9:24: Biden goes there on Romney's remarks about "the 47 percent." Ryan: "We're going in the wrong direction. ... This is not what a real recovery looks like."
9:20: Biden: "This is a bunch of stuff." Moderator Martha Raddatz: "What does that mean, a bunch of stuff?"
9:13: Ryan: "We cannot allow Iran to gain a nuclear weapons capability." Also: "When this administration says that all options are on the table, they send out administration officials that send mixed signals." Biden: "Imagine if we had let the Republican Congress work out these sanctions" against Iran. "Do you think there's any possibility the rest of the world would have joined us?"
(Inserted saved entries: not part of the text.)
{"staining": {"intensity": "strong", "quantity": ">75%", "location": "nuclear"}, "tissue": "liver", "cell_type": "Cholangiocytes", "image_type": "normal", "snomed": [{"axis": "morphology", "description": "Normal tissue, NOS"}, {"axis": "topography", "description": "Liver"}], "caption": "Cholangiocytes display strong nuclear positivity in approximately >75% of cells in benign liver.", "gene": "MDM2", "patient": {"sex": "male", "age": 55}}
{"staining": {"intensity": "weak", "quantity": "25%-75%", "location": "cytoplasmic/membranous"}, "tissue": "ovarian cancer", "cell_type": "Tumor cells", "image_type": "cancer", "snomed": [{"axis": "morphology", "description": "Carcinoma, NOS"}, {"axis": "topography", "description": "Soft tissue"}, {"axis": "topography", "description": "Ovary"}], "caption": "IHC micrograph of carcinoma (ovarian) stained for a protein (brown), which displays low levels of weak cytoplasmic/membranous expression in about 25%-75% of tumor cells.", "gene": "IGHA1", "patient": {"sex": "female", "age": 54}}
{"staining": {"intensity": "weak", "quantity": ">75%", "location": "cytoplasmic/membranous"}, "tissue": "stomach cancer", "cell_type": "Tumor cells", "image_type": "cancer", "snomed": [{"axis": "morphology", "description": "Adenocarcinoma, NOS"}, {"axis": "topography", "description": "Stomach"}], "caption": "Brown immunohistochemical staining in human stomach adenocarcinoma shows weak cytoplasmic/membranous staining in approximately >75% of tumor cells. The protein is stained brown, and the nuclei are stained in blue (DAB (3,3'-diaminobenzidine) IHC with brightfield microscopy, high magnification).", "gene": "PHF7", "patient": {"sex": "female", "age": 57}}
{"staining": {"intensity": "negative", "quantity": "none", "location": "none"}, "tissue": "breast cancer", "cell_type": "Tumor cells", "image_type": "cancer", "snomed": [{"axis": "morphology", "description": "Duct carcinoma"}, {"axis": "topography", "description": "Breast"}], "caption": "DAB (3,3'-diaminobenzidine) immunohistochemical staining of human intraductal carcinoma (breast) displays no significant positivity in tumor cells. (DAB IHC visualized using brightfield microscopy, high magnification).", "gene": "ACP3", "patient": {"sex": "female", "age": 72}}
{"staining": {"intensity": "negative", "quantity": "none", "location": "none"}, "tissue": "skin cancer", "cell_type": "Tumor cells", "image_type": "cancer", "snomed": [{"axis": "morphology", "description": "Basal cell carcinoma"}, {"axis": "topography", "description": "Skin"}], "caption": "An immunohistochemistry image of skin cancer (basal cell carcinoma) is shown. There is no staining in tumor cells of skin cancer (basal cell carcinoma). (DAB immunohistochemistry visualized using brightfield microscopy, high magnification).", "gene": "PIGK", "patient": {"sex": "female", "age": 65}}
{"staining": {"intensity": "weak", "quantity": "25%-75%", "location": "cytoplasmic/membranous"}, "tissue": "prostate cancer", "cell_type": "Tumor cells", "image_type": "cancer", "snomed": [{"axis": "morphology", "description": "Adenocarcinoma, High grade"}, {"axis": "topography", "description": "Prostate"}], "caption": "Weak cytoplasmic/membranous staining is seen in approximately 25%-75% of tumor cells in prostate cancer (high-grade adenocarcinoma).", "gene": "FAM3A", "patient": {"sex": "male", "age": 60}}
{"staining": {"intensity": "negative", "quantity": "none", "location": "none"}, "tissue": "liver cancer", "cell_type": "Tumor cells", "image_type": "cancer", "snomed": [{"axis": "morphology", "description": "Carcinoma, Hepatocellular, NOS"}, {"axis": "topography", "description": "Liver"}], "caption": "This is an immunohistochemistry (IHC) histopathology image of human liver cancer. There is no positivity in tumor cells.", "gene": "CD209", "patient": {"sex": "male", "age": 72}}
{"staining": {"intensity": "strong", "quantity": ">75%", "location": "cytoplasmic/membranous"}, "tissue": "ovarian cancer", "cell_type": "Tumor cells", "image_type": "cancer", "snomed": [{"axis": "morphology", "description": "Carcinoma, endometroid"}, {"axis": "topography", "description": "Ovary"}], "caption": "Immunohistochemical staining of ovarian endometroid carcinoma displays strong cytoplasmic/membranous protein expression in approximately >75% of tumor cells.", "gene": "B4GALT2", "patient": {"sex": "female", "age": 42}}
9:08: Ryan raps administration for not seeking funds for embassy security, criticizes "devastating defense cuts." Biden: "That's a bunch of malarkey." Says GOP provided $300 million less than administration asked for in embassy security funds. On why administration officials said the attack was the result of a controversial YouTube video: "We said exactly what the intelligence community told us what they knew. ... We will get to the bottom of this."
9:03 p.m. ET: Asked if death of Ambassador Chris Stevens in Benghazi, Libya, was a "massive intelligence failure," Biden labels it "a tragedy." Pivots quickly to attack on Bin Laden. Ryan: "It took the president two weeks to acknowledge this was a terrorist attack. ... Shouldn't we have a Marine detachment guarding our ambassador in Benghazi?"